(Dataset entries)
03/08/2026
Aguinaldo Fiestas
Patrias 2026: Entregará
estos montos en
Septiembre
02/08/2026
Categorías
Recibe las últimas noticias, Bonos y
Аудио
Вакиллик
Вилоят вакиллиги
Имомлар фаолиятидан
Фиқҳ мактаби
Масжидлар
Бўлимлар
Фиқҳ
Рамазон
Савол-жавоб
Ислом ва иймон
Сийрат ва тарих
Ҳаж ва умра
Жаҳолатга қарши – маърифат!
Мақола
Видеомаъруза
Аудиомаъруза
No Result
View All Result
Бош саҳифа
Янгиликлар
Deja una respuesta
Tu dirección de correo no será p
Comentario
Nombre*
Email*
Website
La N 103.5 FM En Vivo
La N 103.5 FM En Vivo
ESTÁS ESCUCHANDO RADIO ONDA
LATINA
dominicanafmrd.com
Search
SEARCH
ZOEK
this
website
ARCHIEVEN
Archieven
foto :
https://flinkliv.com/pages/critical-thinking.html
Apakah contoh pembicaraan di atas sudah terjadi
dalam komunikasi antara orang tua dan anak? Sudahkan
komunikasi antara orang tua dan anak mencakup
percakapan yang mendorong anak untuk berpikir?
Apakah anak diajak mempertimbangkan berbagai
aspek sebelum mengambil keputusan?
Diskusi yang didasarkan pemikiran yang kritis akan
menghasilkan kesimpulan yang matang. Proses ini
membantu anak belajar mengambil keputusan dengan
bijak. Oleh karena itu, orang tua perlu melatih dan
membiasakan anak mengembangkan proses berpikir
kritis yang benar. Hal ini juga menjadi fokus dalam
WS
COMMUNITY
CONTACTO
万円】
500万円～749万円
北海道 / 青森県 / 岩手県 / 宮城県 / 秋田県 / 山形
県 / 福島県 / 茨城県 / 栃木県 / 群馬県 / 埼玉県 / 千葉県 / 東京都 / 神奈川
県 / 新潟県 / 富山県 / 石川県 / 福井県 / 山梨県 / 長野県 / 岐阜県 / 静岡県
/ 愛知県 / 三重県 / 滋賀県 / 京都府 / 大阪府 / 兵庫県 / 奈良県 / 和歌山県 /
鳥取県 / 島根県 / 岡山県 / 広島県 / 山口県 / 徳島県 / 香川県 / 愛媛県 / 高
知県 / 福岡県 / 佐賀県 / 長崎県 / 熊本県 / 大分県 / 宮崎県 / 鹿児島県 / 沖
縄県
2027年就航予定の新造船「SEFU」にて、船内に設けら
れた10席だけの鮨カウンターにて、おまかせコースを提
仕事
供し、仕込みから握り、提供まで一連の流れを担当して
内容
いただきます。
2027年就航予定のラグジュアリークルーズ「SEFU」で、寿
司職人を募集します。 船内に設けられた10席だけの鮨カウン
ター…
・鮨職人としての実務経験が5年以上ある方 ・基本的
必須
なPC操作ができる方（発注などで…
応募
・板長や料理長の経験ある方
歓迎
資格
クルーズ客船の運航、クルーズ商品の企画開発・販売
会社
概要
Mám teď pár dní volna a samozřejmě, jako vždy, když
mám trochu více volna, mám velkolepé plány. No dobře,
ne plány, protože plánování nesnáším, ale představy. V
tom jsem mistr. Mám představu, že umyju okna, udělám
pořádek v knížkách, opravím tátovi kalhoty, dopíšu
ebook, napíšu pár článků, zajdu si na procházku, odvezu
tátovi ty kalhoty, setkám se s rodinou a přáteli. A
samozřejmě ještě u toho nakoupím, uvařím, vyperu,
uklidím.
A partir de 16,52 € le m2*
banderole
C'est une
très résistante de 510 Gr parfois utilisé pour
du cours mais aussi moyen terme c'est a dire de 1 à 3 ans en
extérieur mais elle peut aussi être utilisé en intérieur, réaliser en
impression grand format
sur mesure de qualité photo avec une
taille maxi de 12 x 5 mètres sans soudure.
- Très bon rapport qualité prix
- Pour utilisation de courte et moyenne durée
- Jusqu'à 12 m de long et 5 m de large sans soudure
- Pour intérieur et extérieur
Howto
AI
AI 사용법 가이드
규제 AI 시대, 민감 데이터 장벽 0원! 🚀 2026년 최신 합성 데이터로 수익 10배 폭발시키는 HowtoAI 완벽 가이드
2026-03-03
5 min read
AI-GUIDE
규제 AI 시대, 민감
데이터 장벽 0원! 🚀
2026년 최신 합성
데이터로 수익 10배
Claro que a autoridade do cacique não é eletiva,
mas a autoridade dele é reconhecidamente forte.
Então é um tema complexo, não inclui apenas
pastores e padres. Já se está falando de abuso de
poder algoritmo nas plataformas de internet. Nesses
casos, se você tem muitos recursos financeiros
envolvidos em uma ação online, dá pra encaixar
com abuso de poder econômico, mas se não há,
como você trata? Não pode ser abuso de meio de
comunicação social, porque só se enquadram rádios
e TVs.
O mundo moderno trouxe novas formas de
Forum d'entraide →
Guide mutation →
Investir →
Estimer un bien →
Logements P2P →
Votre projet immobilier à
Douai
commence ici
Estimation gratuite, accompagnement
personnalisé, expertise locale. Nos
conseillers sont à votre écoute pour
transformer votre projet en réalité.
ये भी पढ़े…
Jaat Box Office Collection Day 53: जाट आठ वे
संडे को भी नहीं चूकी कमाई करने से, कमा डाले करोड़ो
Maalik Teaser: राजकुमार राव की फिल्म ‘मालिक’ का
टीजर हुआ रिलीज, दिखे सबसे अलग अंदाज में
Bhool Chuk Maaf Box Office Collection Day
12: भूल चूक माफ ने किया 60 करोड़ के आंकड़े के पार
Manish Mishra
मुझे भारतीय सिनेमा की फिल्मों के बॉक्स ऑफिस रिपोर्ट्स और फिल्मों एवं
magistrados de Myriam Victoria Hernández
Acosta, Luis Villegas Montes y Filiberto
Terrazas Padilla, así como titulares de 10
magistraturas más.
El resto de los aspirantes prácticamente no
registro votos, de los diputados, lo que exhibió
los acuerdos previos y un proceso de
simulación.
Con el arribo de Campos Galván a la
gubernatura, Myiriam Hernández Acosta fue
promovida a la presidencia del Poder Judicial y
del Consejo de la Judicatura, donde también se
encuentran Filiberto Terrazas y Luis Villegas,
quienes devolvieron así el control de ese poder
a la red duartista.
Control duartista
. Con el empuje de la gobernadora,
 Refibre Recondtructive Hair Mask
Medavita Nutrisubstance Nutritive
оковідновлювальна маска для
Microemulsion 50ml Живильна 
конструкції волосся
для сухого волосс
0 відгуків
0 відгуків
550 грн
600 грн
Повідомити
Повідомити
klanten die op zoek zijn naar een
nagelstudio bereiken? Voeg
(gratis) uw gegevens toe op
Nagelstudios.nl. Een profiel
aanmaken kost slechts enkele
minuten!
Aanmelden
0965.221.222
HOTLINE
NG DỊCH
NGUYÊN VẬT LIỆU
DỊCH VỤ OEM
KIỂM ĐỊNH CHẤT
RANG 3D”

**What you should do**: Using the data above, reproduce exactly the lines from the line that contains "टीजर हुआ रिलीज, दिखे सबसे अलग अंदाज में" through the line that contains "Refibre Recondtructive Hair Mask", including both.

**Output of the exercise**:
टीजर हुआ रिलीज, दिखे सबसे अलग अंदाज में
Bhool Chuk Maaf Box Office Collection Day
12: भूल चूक माफ ने किया 60 करोड़ के आंकड़े के पार
Manish Mishra
मुझे भारतीय सिनेमा की फिल्मों के बॉक्स ऑफिस रिपोर्ट्स और फिल्मों एवं
magistrados de Myriam Victoria Hernández
Acosta, Luis Villegas Montes y Filiberto
Terrazas Padilla, así como titulares de 10
magistraturas más.
El resto de los aspirantes prácticamente no
registro votos, de los diputados, lo que exhibió
los acuerdos previos y un proceso de
simulación.
Con el arribo de Campos Galván a la
gubernatura, Myiriam Hernández Acosta fue
promovida a la presidencia del Poder Judicial y
del Consejo de la Judicatura, donde también se
encuentran Filiberto Terrazas y Luis Villegas,
quienes devolvieron así el control de ese poder
a la red duartista.
Control duartista
. Con el empuje de la gobernadora,
 Refibre Recondtructive Hair Mask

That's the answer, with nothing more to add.